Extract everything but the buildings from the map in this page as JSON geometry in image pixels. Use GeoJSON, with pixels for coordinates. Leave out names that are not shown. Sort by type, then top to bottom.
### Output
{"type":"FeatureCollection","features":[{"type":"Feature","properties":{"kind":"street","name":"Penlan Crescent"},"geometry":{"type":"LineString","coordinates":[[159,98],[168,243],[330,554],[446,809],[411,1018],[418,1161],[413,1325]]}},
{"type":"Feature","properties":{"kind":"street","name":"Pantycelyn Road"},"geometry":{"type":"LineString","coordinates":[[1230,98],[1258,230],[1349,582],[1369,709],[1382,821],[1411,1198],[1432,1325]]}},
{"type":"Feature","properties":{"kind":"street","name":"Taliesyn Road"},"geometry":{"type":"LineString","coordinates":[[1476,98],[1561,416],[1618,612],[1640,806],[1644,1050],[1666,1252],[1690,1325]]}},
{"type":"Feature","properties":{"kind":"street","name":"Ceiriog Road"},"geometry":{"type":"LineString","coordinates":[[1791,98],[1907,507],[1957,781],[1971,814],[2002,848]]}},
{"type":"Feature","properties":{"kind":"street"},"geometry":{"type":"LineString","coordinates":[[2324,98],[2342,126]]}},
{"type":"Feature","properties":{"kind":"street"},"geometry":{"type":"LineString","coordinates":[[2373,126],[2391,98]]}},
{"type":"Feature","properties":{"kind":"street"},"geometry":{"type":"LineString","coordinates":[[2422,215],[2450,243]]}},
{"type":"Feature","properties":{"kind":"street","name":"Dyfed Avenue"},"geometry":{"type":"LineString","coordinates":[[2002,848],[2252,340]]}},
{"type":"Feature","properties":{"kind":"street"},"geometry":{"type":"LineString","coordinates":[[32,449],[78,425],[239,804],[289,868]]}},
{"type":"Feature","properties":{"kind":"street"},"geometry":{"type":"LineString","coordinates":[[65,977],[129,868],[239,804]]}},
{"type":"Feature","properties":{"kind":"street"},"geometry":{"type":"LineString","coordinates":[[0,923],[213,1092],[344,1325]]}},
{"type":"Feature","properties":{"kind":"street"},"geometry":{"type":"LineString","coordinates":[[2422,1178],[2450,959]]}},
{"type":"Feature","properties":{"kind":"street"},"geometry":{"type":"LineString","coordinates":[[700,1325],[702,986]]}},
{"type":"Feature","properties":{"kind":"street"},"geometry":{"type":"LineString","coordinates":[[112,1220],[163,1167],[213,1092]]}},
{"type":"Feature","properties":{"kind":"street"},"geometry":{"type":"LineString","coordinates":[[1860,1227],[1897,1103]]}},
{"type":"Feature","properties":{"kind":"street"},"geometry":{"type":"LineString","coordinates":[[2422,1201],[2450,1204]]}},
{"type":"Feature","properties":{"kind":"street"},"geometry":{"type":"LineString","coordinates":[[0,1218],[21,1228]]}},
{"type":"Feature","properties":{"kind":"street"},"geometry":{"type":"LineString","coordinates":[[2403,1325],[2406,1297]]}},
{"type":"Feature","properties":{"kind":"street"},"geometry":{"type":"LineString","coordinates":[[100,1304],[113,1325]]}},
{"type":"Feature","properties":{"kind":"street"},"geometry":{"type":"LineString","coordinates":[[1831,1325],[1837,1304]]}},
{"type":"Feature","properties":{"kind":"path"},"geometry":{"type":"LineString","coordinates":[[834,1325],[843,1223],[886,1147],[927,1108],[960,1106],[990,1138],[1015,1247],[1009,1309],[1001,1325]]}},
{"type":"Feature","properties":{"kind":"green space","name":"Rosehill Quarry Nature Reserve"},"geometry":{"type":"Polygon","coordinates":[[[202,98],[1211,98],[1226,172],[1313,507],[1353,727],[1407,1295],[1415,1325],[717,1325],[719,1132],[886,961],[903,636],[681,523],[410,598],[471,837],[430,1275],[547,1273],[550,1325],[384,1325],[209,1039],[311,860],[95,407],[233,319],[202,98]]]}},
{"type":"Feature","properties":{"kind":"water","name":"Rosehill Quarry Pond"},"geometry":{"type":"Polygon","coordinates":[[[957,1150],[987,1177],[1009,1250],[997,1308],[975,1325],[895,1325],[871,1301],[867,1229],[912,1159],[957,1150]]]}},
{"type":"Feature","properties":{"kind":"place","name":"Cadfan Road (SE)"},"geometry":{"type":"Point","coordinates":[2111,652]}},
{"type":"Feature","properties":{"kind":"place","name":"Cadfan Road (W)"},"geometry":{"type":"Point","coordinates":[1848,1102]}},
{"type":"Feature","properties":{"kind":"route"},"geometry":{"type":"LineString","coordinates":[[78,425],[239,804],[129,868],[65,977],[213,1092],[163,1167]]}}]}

## Exercise objective:
Write only the number of lines in the entries where the string "Point" occurs.

## Written answer:
2